● **Document segment**:
I love my fish and my cat, but people come first and foremost. I see situations every week that involve vulnerable people who's lives have been twisted upside down, and I'm never used to it. But if there is a way to help them, even little things, I do it knowing that the outcome will change their lives, and this goes for people and animals. If it was a drowning spider in a rainpipe, or a bird caught in fishing wire, or a squirrel with a broken leg, I would help them as much as I could. If there was a chance for them to live, I would give it to them.


----------



## CyerRyn (Apr 8, 2011)

I'm no good with choices so how bout I force the other person to save the animal and sacrifice myself?


----------



## iheartmybettas (Jan 31, 2011)

First, I think this is a strange post...



Ethan said:


> very true so am I lets not let religion ruin this post though ;-)


Religion shapes the way people think so that is naturally going to play into a question like this so it by no means can "ruin" this post. Unless someone changes it into a religion debate which wasn't the purpose.

● **The data**:
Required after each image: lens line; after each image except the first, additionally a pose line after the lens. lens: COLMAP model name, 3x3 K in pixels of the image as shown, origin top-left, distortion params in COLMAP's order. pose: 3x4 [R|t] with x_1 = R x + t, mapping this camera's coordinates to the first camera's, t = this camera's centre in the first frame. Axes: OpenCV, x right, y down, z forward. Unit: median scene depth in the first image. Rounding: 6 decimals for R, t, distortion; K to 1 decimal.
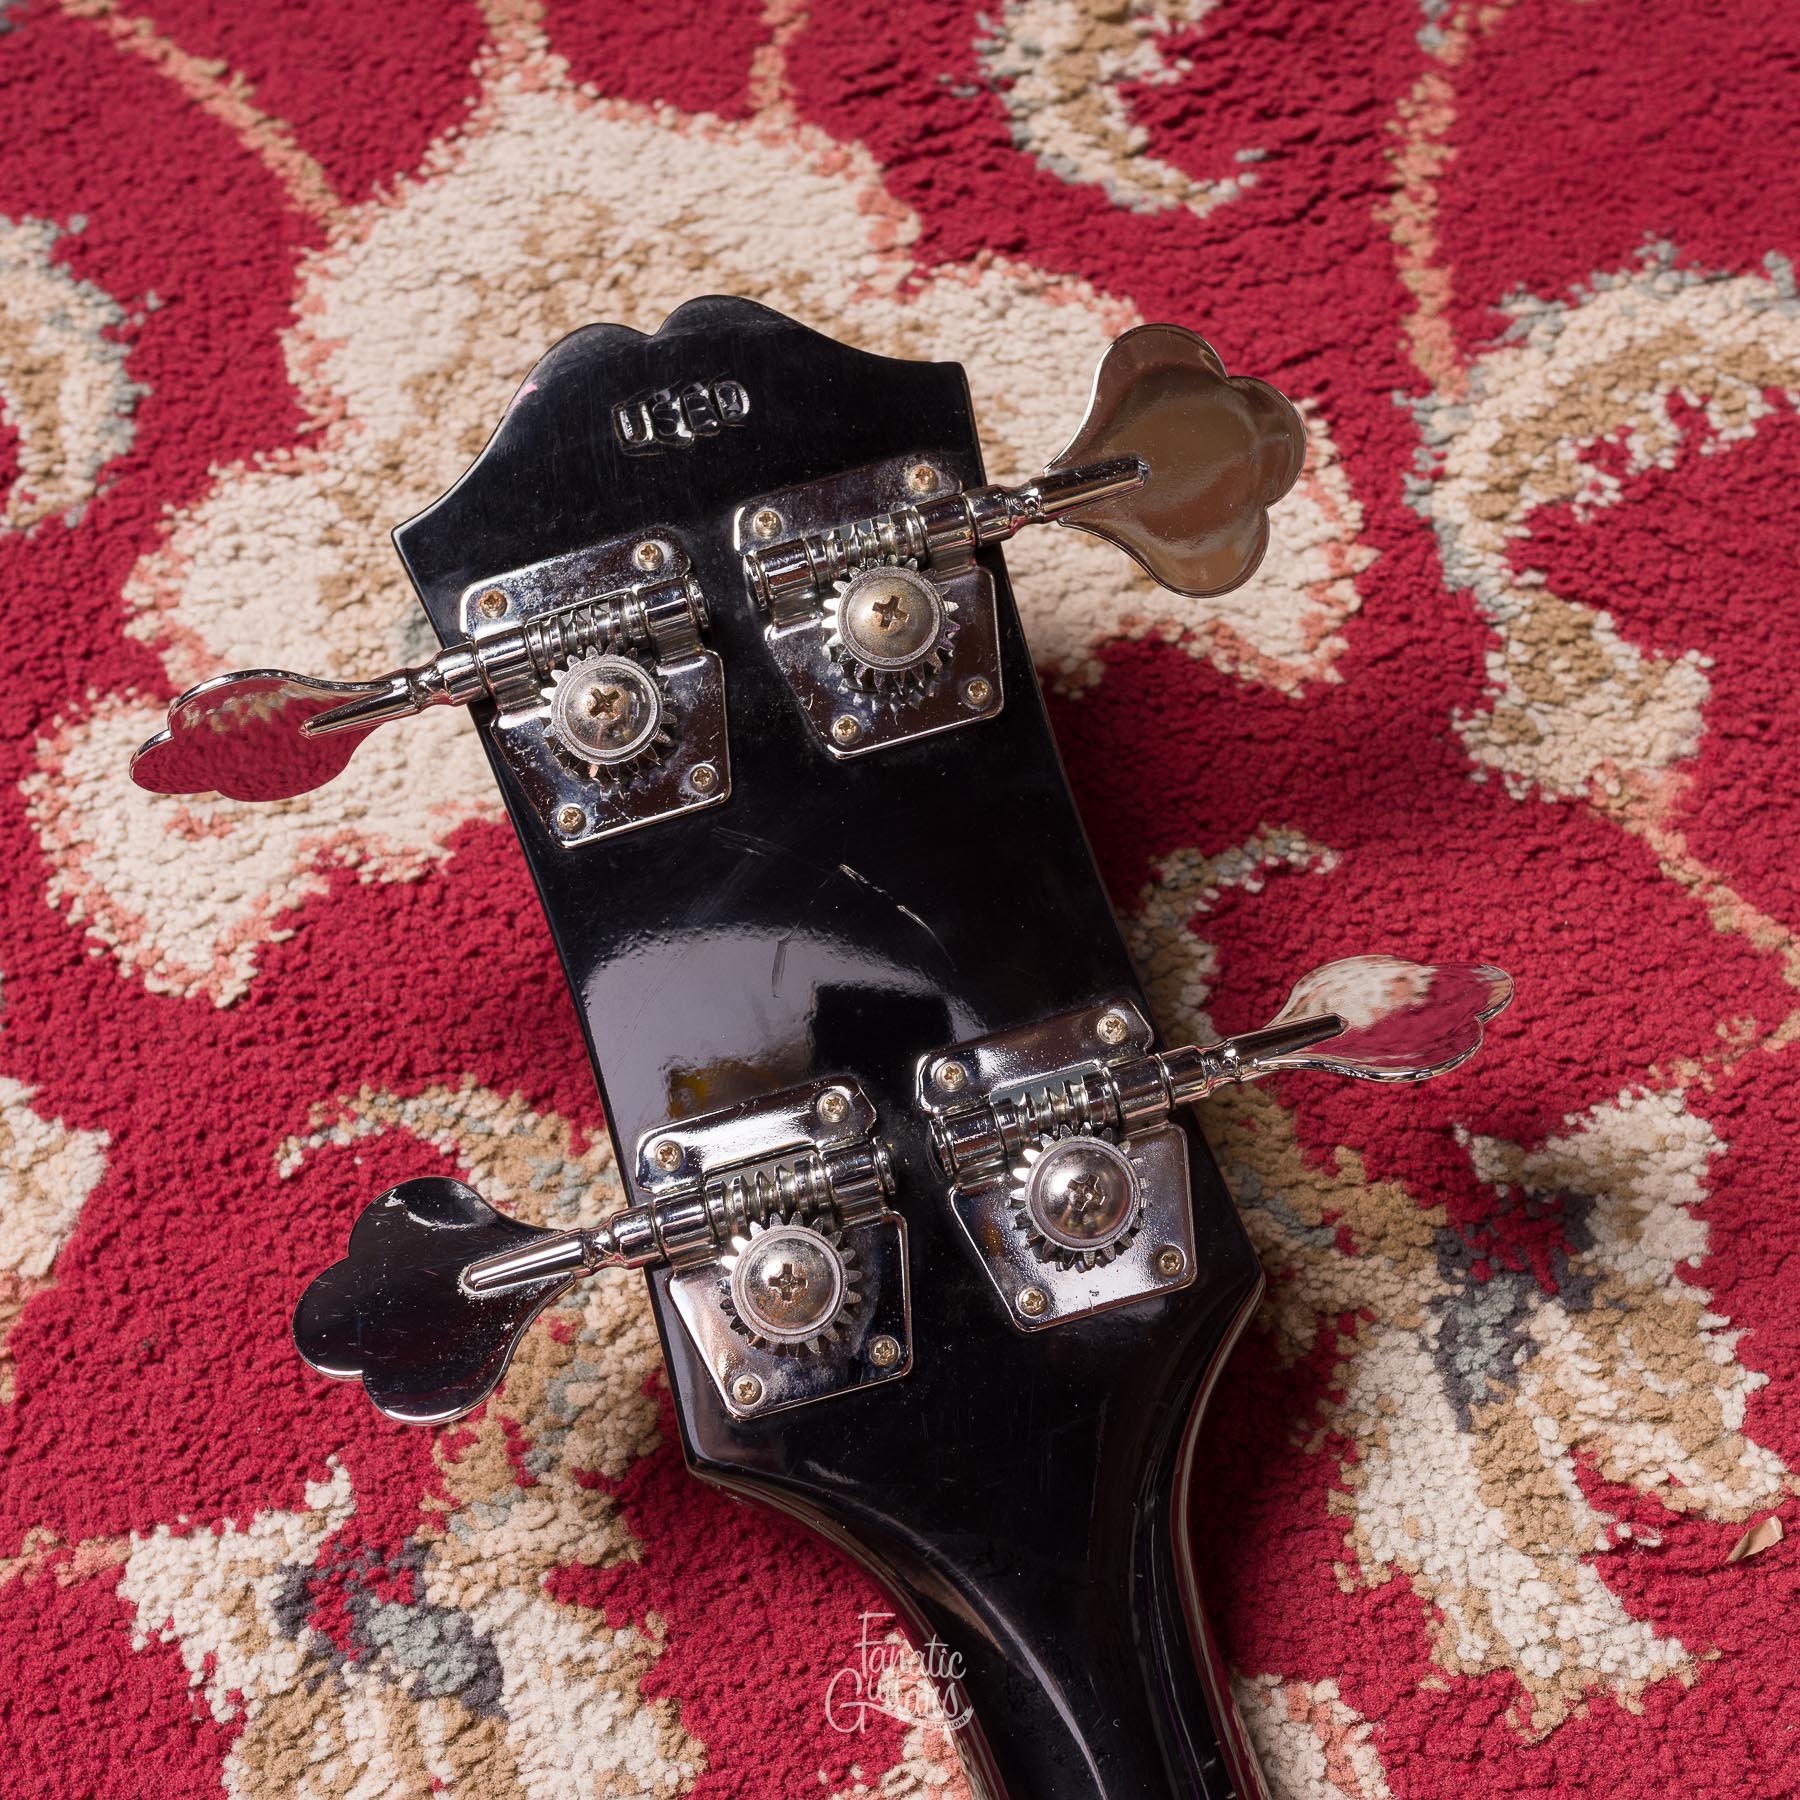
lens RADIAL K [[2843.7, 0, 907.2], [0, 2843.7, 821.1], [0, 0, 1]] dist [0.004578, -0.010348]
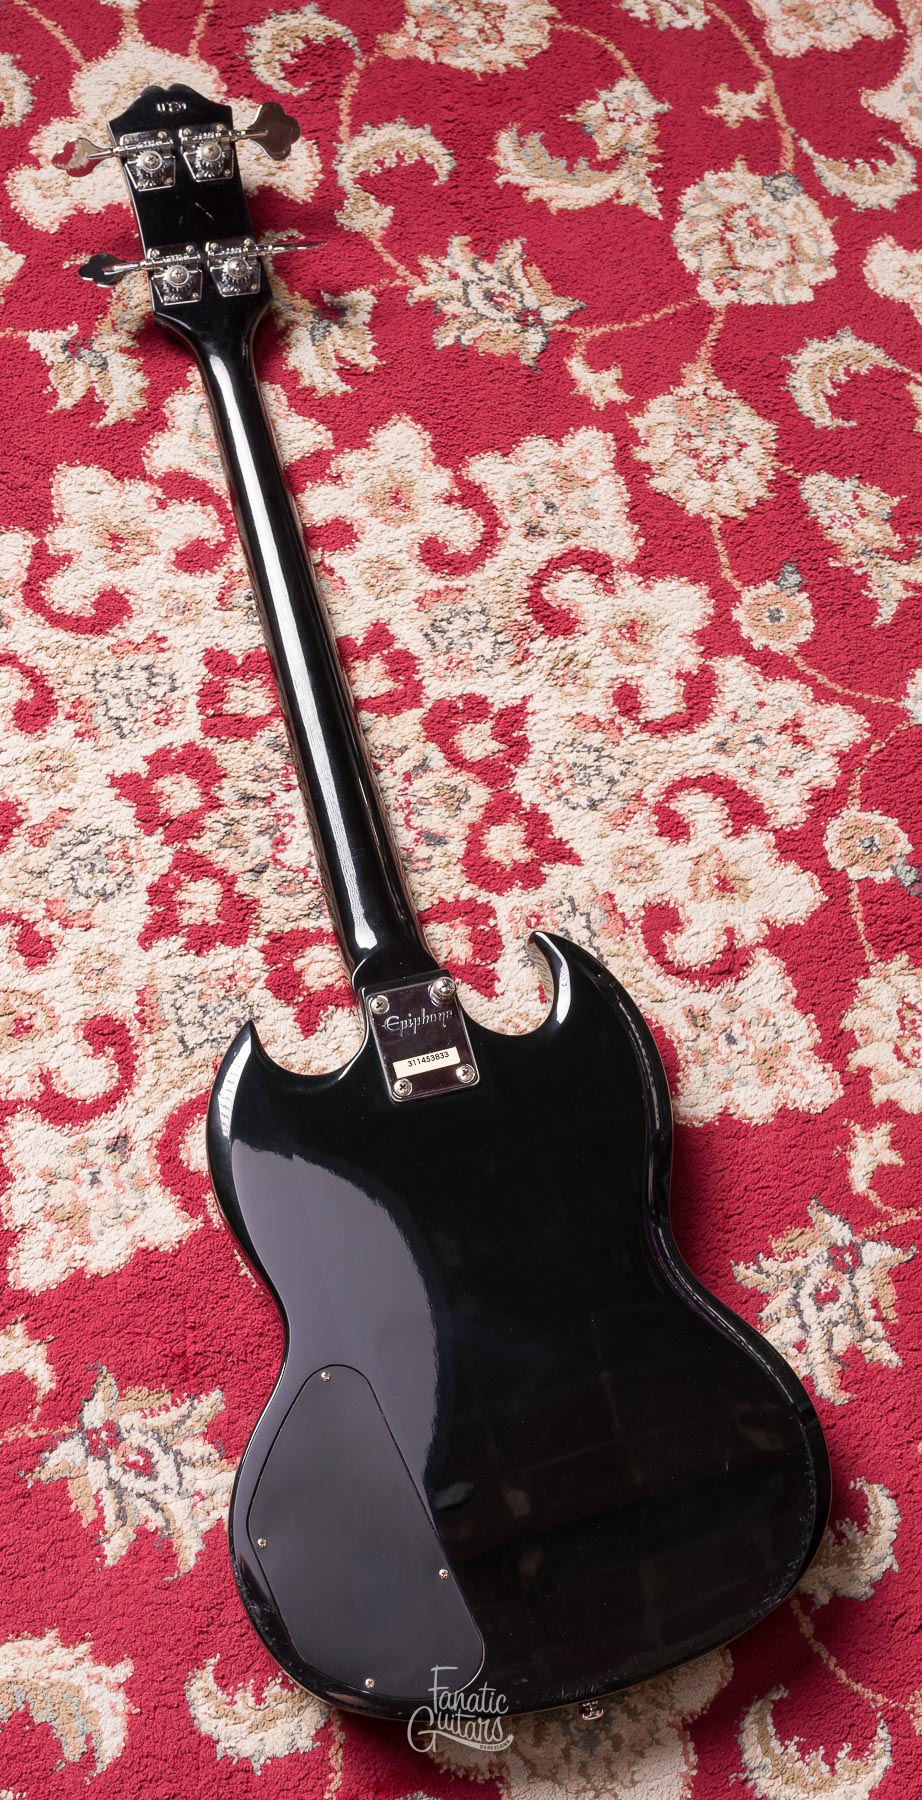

● **Required tasks**:
1. Decide whether each statement agrees with the forum thread on helping people and animals: (a) the first poster ranks animals above people, (b) CyerRyn suggests forcing the other person to save the animal while sacrificing themself, (c) iheartmybettas believes religion can ruin the post. Answer yes or no for each and quote the words of the thread that settle it.
2. Go on with the forum thread on helping people and animals from the point where it stops.
The listing has no connection to the forum thread on helping people and animals.

● **Answers to the exercises**:
1.
(a) No: "people come first and foremost."
(b) Yes: "how bout I force the other person to save the animal and sacrifice myself?"
(c) No: "it by no means can "ruin" this post."

2.
Save a plant? I don't understand why that is even an option. Like if something happened at work I can't see myself stopping to think "Well I really like that fern. Should I save it or my coworker?" Plants are definitely a non-issue. I would leave it even if it was the only thing I might need to save. I would not even consider a plant when in a dangerous situation.

I would always save the person. I love animals and get really attached but I can't see myself chosing an animal over a person. I would be distraught over it for a while but it does go back to how I was raised and how I believe.

If there was no person involved I would save as many animals as I could.


----------



## Ethan (Dec 3, 2010)

A plant was in the options because to some people plants are just as valuable as animals to some.( Not me) but everyone has there own option I just didn't want this to turn into a religios debate that was what I was implying


----------



## bettafish15 (Oct 3, 2010)

LittleBettaFish said:


> Working in the service industry, I'd save an animal over 99.9% of the humans I deal with on a daily basis. Of course the animal had better be tame, since I wouldn't want some brushtail possum clawing my face off as I was carrying it to safety.
> 
> _I never get the whole saving someone just because they're a human._ Most people out there aren't deserving of being rescued. Heck, going by the blatant idiocy and cruelty so proudly broadcast on Youtube, I'd probably stop to push some of them further into harm's way.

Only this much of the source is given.